Solving equation

Hi,
When I solve Solve 1/5(x-4)=3 I would multiply the denominator by everything inside the brackets and the 3 after the equal sign to get rid of the fration then expand by the brackets but why is it that you only multiply the 5 by the 3 then expand and solve because to my knowledge you always multiply everything on each side of the equation ?
Thanks

I didn't follow through any of that... Why would you multiply the denominator by everything inside the bracket??

$\frac{1}{5}(x-4)=3$

The first thing you want to do when you're solving for $x$ is to recognise what is happening on both sides.

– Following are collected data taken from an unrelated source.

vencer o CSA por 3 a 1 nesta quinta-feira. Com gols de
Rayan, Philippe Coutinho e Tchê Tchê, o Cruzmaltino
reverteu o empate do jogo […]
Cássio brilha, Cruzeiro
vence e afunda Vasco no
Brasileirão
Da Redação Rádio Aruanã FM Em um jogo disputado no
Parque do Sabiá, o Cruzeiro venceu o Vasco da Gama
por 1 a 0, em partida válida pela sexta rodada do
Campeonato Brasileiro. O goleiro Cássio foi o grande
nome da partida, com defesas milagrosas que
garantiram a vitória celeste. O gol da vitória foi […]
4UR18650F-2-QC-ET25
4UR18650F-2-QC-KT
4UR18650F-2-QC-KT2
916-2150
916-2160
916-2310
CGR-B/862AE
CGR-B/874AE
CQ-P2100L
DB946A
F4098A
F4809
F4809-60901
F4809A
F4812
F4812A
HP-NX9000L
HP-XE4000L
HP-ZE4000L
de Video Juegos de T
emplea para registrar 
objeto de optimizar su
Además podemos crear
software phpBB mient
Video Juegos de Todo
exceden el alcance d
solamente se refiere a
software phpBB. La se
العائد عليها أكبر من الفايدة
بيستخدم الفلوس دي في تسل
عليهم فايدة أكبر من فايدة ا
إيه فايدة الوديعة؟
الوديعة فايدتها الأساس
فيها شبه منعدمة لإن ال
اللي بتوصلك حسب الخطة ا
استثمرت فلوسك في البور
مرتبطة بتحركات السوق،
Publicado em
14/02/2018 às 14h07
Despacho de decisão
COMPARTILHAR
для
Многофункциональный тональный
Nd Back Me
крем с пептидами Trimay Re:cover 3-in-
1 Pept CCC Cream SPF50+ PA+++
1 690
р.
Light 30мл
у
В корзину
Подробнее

So here you have a fifth of (x-4) and on the other you just have a 3, so the first step is to get rid off the fraction by multiplying by what we call the reciprocal - and the reciprocal of 1/5 is 5. Which then leads us to $5\cdot \frac{1}{5}(x-4)=\frac{5}{5}(x-4)=1(x-4)=x-4$ which makes our LHS much simpler, but since we multiplied by 5 on the LHS, we also need to multiply by 5 on the RHS giving us $3\cdot 5=15$ thus we have $x-4=15$ and we repeat the same idea with different operations involved to get $x$ on its own.

I'm not entire sure what you are trying to do from your post...

Thanks , basically what im trying to say is that I thought you multiply the same thing by either side of the equation?